_What is being asked_
Only one stretch of the data below is wanted: the lines from the one with "Structures marked on" through the one with "(x=134, y=175) px", repeated exactly.

_Extracted entries_
--------

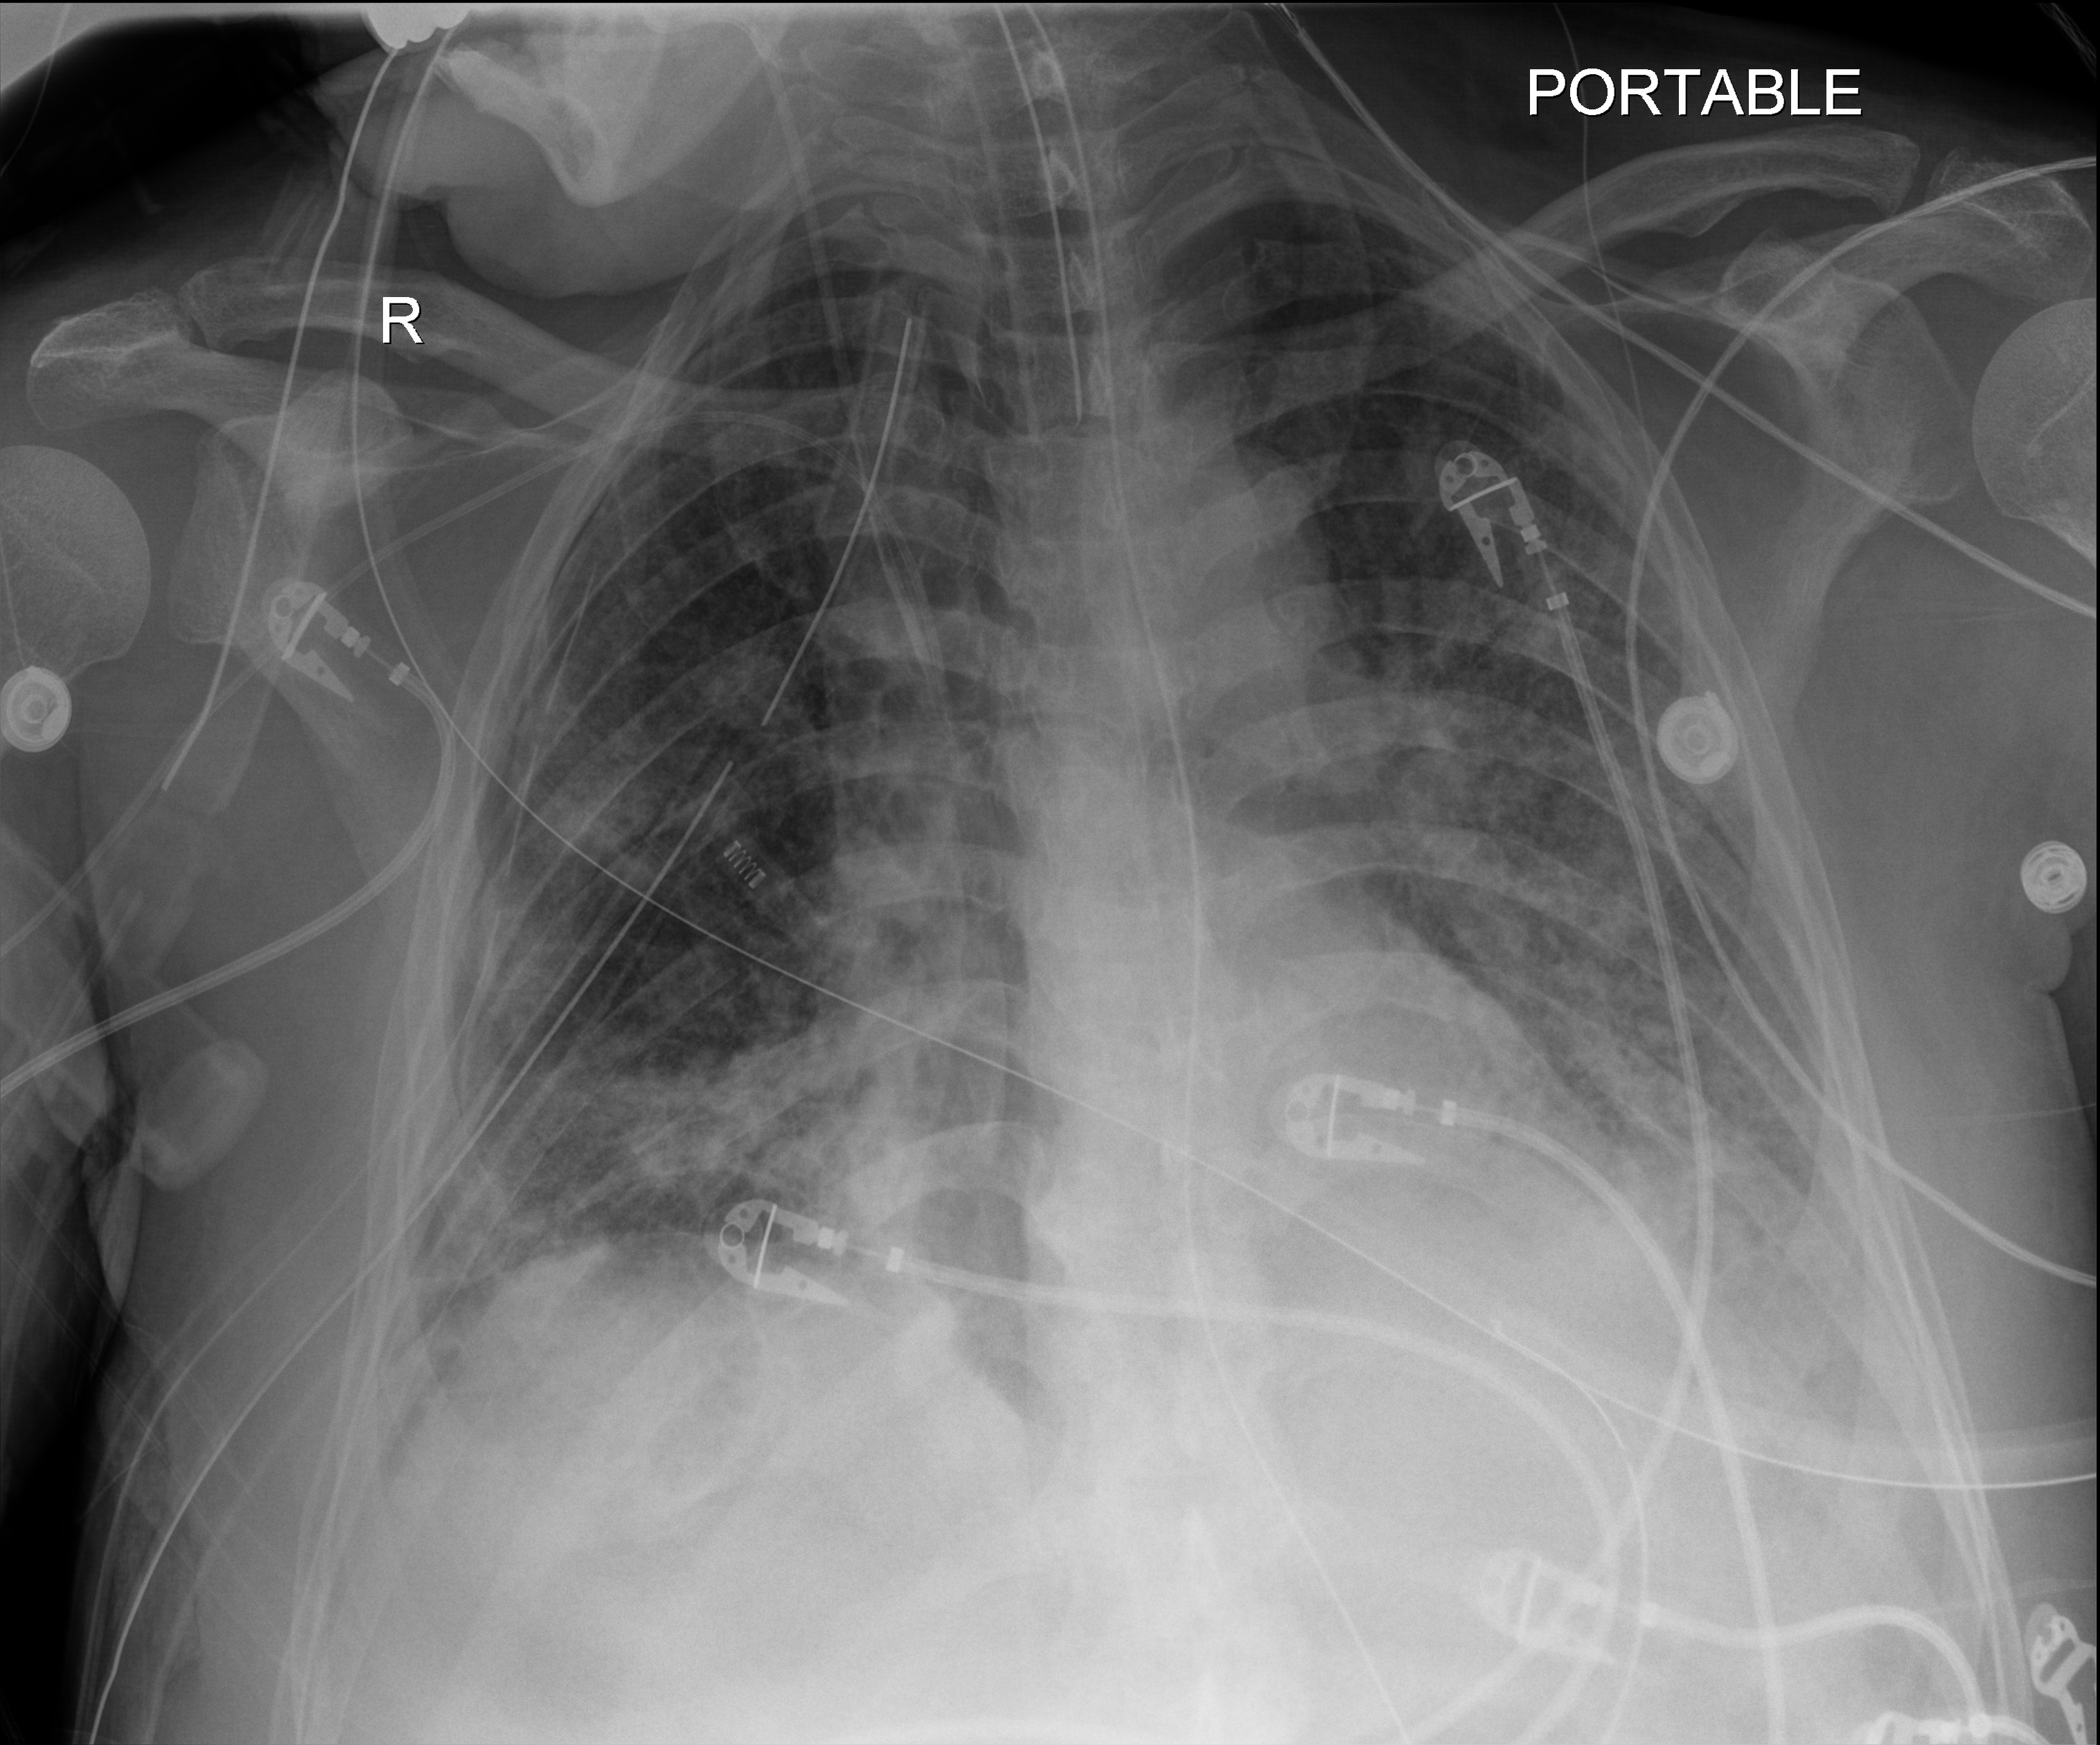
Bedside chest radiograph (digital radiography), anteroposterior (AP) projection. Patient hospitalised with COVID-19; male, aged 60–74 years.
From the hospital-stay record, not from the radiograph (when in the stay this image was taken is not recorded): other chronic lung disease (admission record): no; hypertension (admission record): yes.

--------

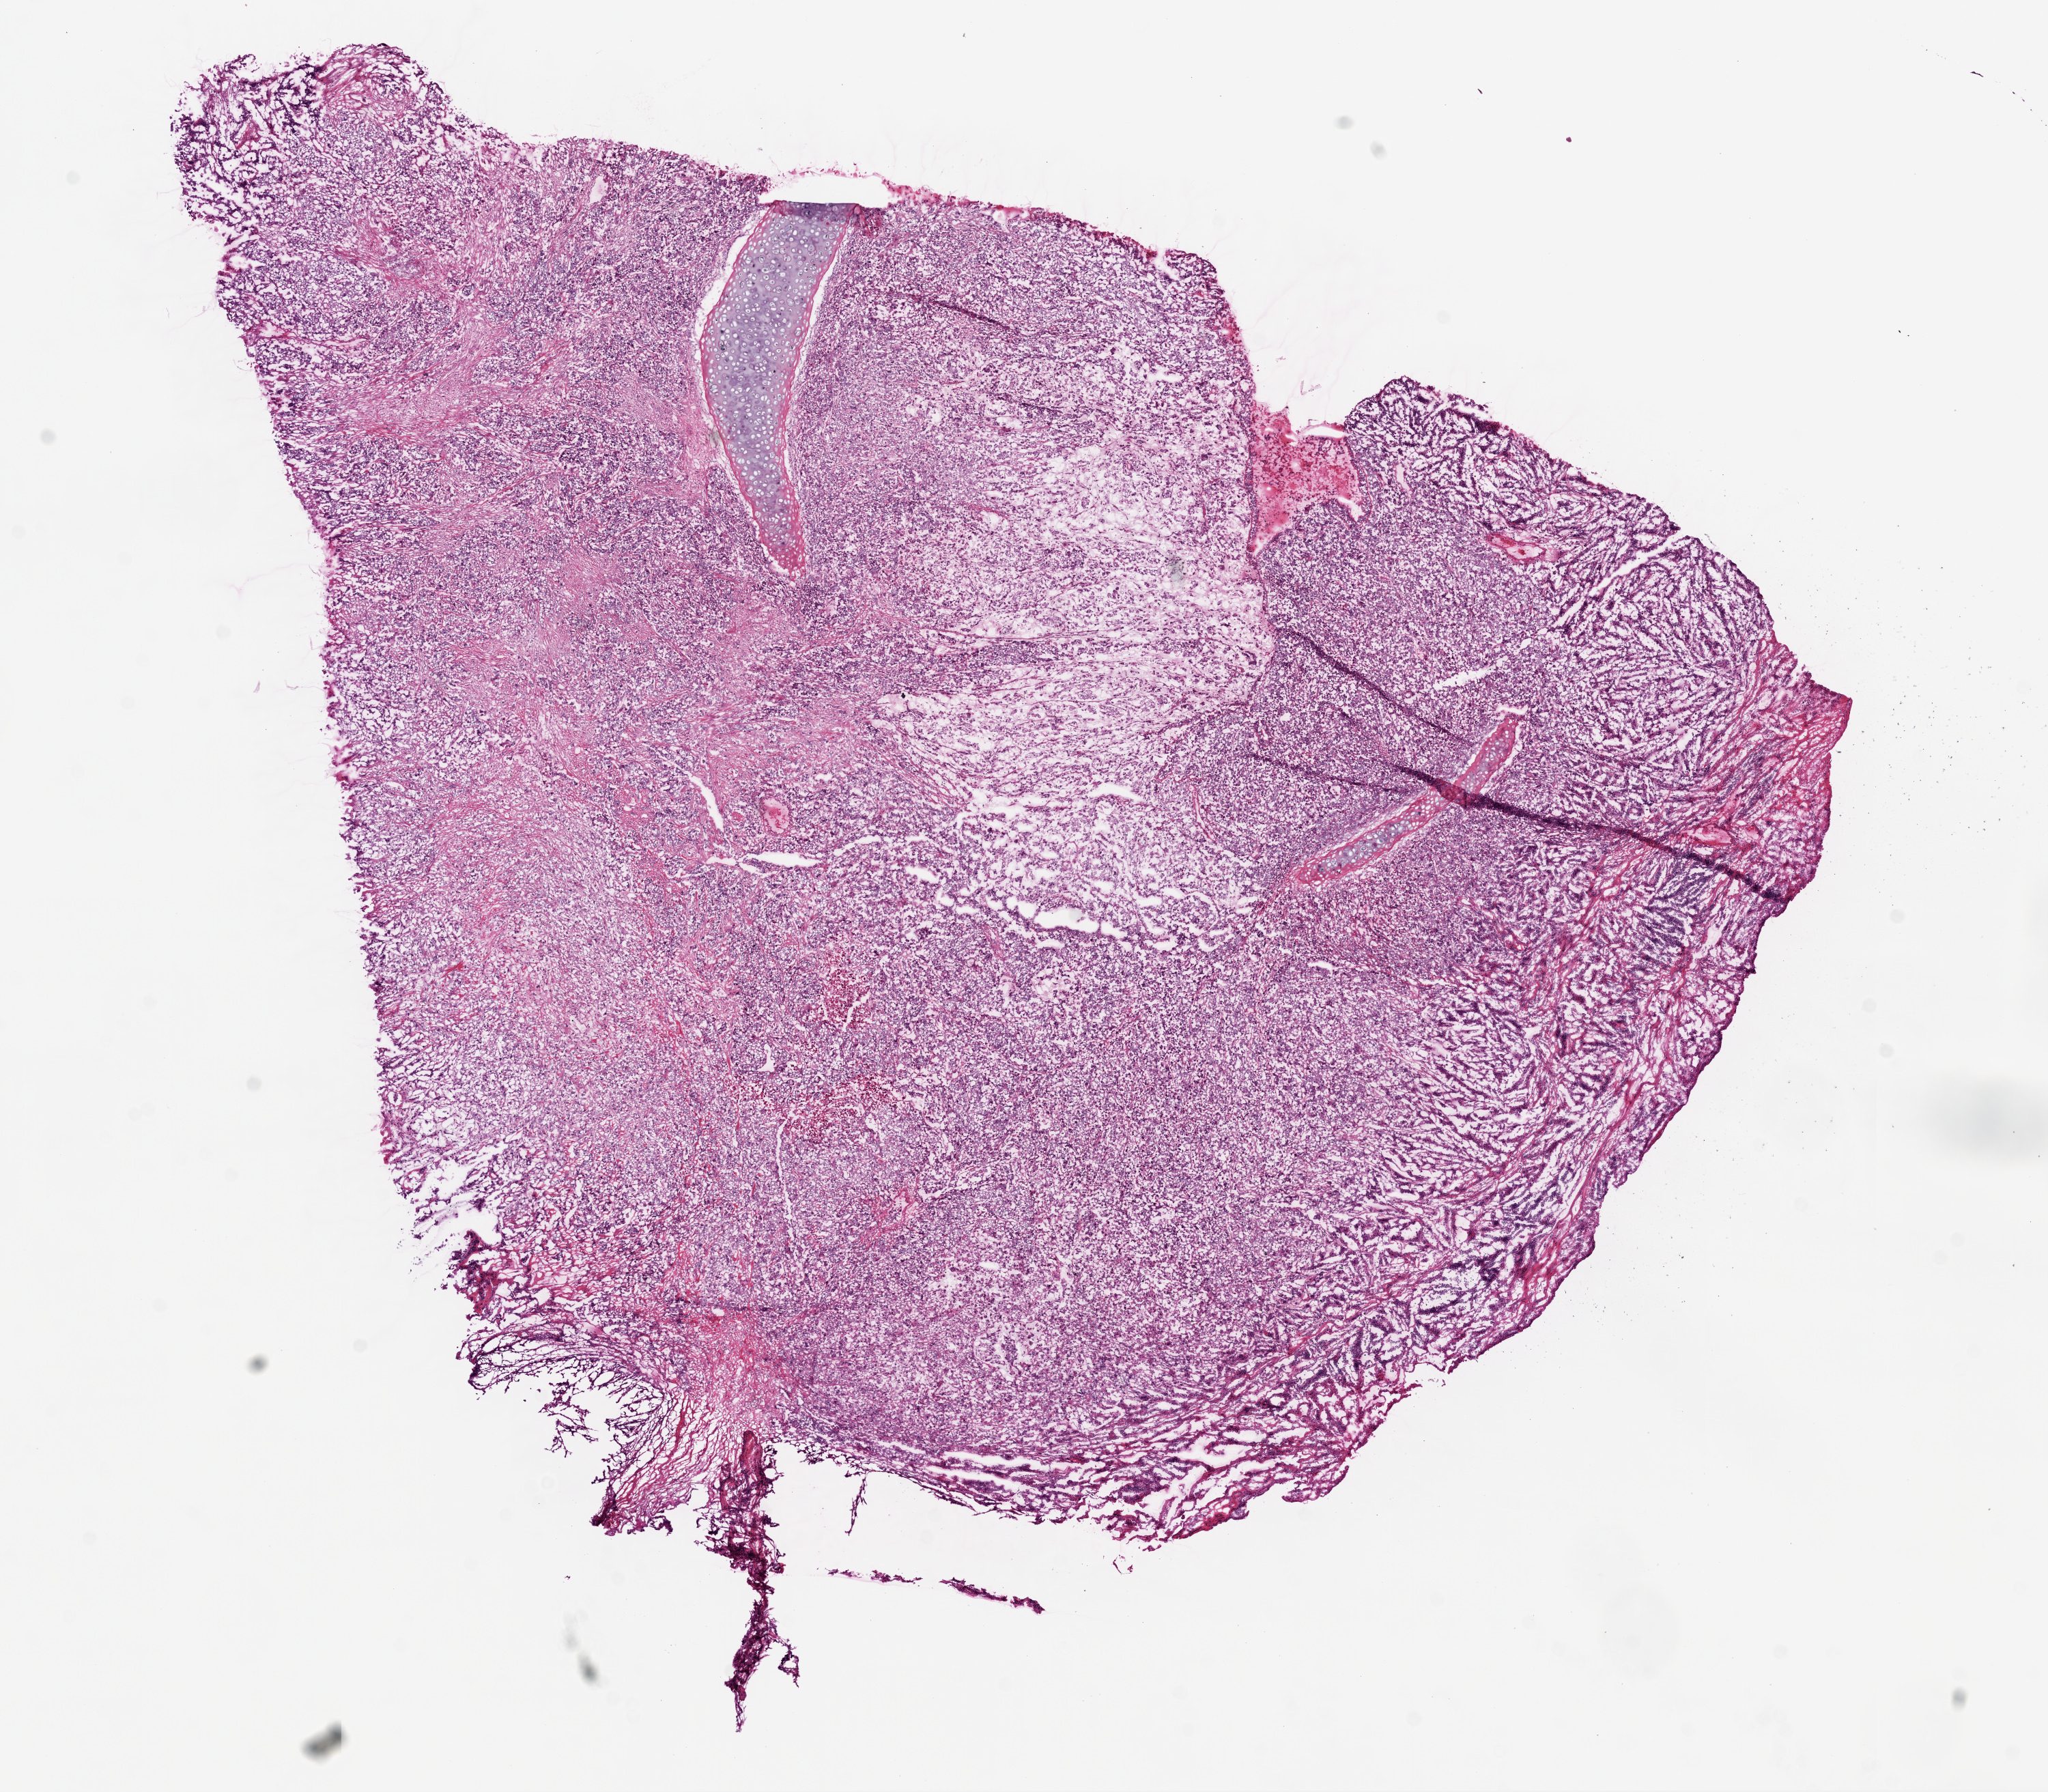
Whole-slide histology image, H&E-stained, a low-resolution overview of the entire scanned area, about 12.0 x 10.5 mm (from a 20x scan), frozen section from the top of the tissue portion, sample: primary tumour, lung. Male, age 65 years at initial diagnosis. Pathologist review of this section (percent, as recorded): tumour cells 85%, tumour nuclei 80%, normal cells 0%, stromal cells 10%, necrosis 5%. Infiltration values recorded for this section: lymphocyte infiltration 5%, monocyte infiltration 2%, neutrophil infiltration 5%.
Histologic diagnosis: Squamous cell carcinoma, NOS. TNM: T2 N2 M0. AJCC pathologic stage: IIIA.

--------

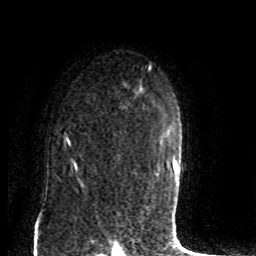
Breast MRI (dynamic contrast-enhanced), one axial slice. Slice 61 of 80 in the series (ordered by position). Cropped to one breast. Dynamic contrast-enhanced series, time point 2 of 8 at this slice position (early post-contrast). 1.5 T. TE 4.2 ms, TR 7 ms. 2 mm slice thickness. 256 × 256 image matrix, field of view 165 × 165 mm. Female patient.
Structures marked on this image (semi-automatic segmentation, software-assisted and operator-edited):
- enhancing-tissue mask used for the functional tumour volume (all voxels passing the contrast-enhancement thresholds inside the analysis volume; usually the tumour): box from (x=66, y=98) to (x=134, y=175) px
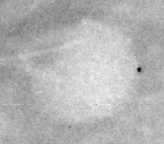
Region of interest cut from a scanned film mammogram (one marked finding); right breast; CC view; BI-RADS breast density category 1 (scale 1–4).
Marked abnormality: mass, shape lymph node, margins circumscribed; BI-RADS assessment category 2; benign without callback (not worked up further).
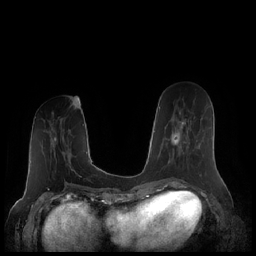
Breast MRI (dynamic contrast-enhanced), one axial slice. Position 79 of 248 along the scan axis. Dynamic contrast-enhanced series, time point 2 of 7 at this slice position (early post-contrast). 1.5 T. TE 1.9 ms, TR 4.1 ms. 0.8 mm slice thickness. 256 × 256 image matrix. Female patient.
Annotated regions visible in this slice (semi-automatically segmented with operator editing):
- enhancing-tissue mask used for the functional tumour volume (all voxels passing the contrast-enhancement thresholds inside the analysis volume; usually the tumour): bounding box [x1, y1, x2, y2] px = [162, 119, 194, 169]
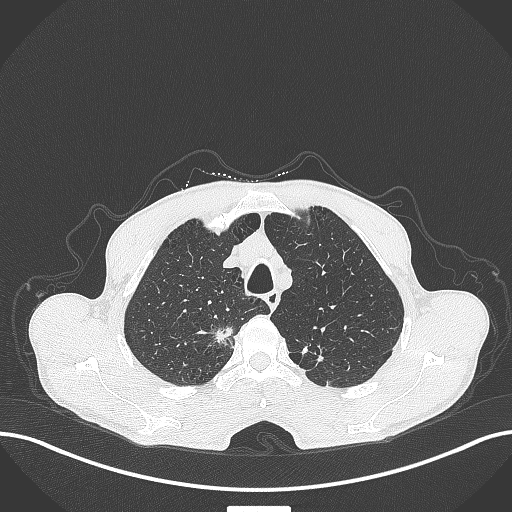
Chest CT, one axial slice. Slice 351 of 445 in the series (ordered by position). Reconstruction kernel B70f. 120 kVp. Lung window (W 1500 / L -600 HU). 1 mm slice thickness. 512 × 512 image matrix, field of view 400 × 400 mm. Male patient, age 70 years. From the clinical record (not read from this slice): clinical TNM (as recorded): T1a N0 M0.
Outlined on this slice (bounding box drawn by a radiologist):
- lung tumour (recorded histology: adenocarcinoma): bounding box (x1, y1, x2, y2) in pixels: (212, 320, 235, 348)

--------

_Task output_
Structures marked on this image (semi-automatic segmentation, software-assisted and operator-edited):
- enhancing-tissue mask used for the functional tumour volume (all voxels passing the contrast-enhancement thresholds inside the analysis volume; usually the tumour): box from (x=66, y=98) to (x=134, y=175) px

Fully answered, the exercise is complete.